2. OLSR doesn't interface with BGP.

3. OSPF does interface with BGP.

So if you have a larger than /24 - say a /23 then you could have one half of the /24s on one end of the network with one provider, and the other half of the /24s on the other end of the network with the other provider. Then you could use OSPF routing over the network.

You could in theory have a tower hit by lightning / tornado/ power outage in the middle of your network and have it only effect that one tower and all of the others find and route to and from the Internet through whichever gateway it can reach.

This is not possible with OLSR because it doesn't talk with BGP. If you loose a link in the middle of your network, BGP would be unaware of it and it would still be advertising ALL of your class C blocks - even the ones it can no longer route packets to.

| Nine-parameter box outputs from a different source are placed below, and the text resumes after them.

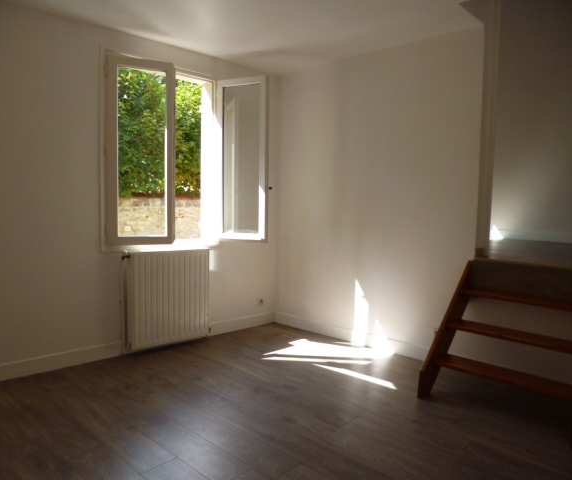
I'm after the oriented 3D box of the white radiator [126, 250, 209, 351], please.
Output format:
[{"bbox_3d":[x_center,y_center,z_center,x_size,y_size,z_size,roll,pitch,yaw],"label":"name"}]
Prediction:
[{"bbox_3d":[-0.960,0.463,3.675,0.688,0.746,0.123,-2,4,-44],"label":"white radiator"}]

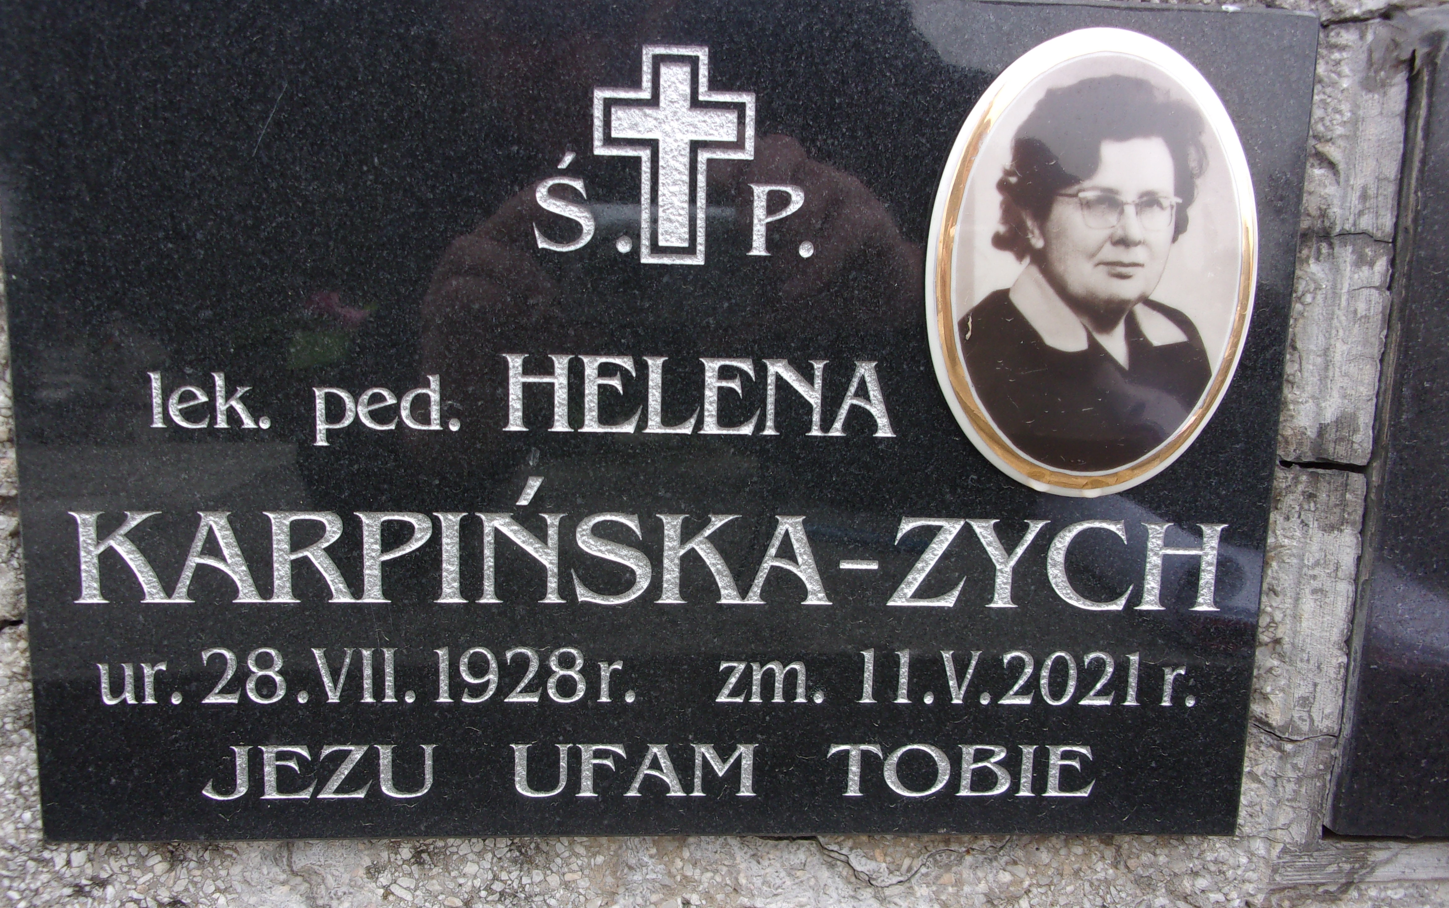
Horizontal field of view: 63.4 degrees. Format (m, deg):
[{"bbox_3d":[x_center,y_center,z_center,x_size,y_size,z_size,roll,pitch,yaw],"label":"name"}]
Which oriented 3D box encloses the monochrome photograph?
[{"bbox_3d":[0.090,-0.045,0.284,0.082,0.112,0.010,1,9,-3],"label":"monochrome photograph"}]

I hope this makes sense. Otherwise I might be able to explain it better tomorrow - or see the error in my ways.

Thanks,
Roger

Mark
08-16-2008, 12:54 AM
Ok, we're on the same wavelength then.

As far as advertising small blocks... please note, that for t he moment, my provider and I will use a PRIVATE ASN, and my routes are only broadcast to him. Nobody else.

Beebe
08-16-2008, 08:25 AM
Aha! I'm using diverse providers, so I don't have that luxury. I guess you're stuck with OSPF instead of OLSR?

I'm also finding a problem with the bridging. I wanted to do lonnie's suggestion of running VDS tunnels back to the NOC. But that's kind of inefficient when it comes to BGP through diverse providers. Traffic might end up coming in through one NOC then traversing my backbone to the other NOC where the VDS server is, before traversing the backbone again to get to the client. Also it wouldn't fail-over should I loose a tower. Only option would be to put a server at each tower, but that is impractical due to cost/power/AC/security concerns. And you loose the ability of the saved IP addresses since you end up with bunches of public subnets everywhere again.

There are so many good solutions to solve certain problems, but you always end up sacrificing something else. I've been pushing to get my network multi-homed with my own IP space for years and there's always something stopping me.

I guess my dream of having no single point of failure and an extremely scalable network will have to remain just a dream?

Thanks,
Roger

Beebe
08-16-2008, 08:35 AM
Sorry, I have been reading the thread as it developed and I just read over the whole thread again and i'd missed quite a few things. I'll do a bit more studying.